┌──

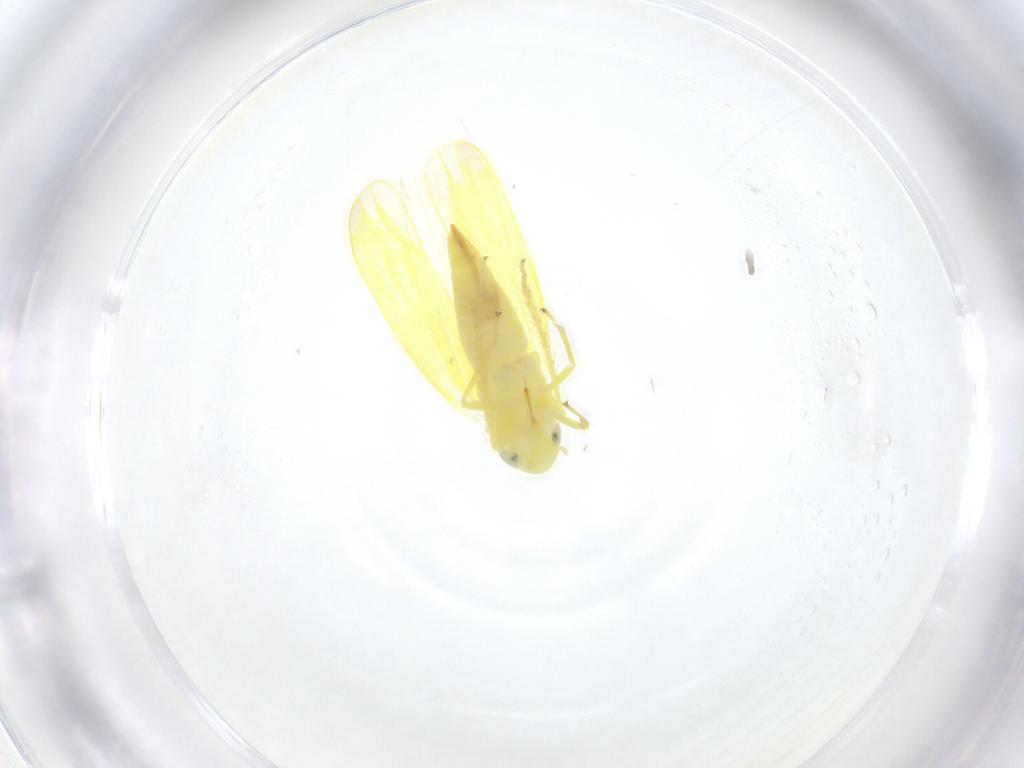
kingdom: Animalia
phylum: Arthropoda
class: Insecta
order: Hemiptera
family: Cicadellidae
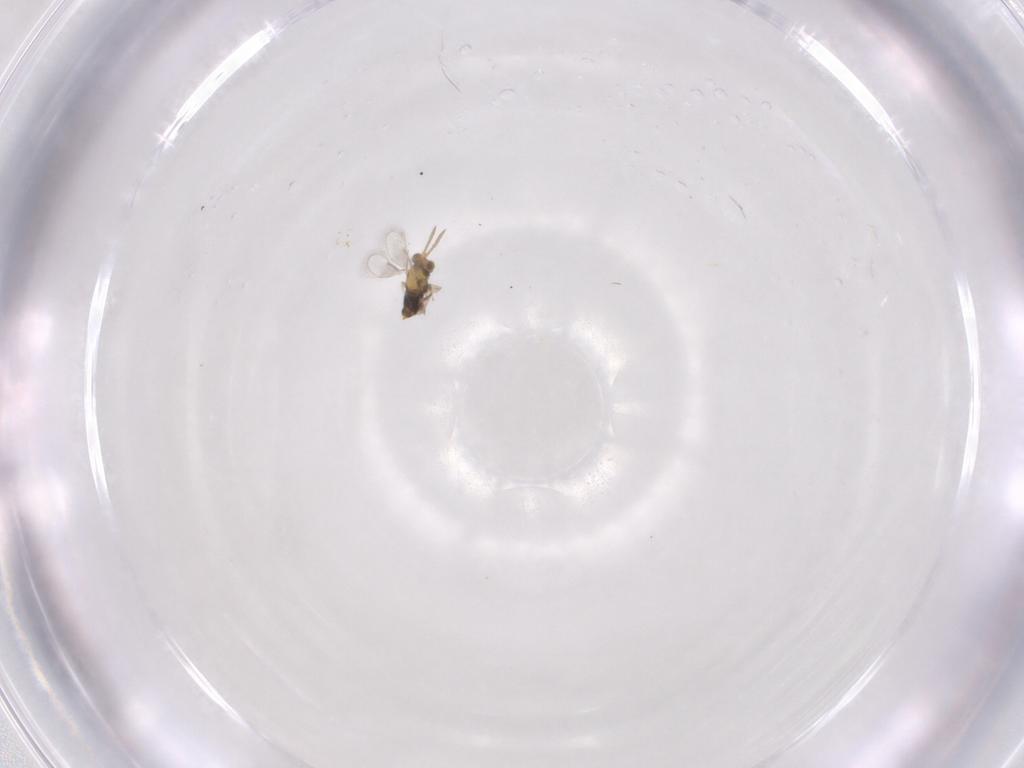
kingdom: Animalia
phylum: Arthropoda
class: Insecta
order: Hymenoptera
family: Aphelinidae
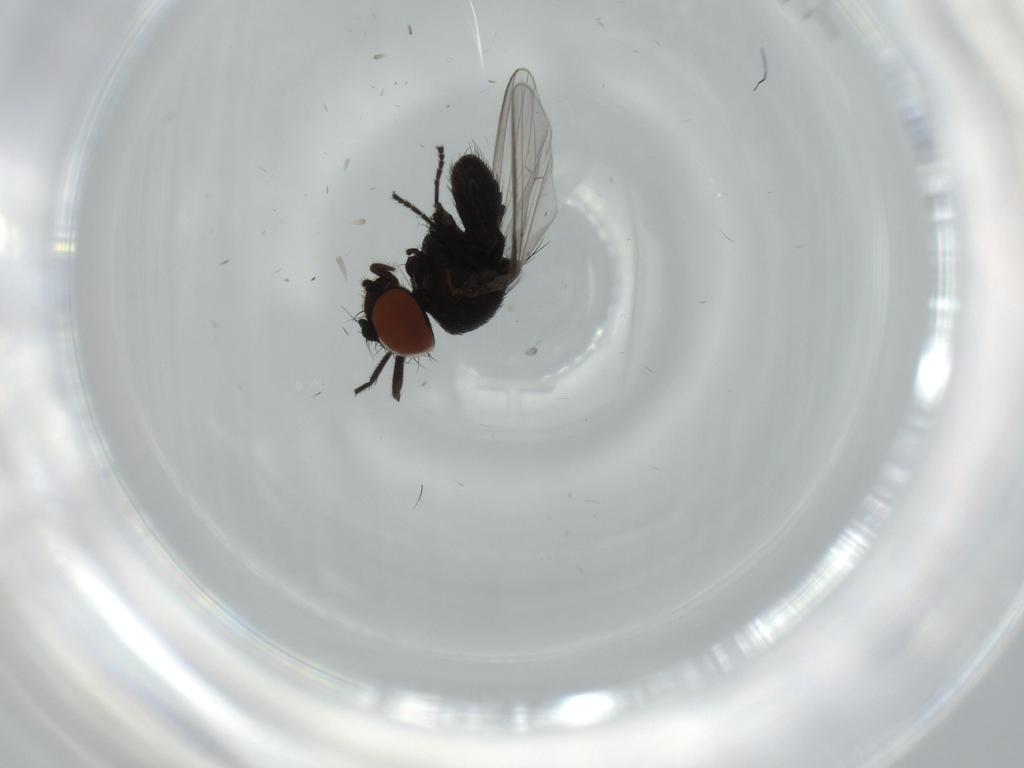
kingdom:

└──

◆ **Task to carry out**:
Please rewrite the lines of all the entries, putting "division" wherever "phylum" appears and changing nothing else. Leave the pictures out of your answer.

◆ **Answer for the task**:
kingdom: Animalia
division: Arthropoda
class: Insecta
order: Hemiptera
family: Cicadellidae
kingdom: Animalia
division: Arthropoda
class: Insecta
order: Hymenoptera
family: Aphelinidae
kingdom:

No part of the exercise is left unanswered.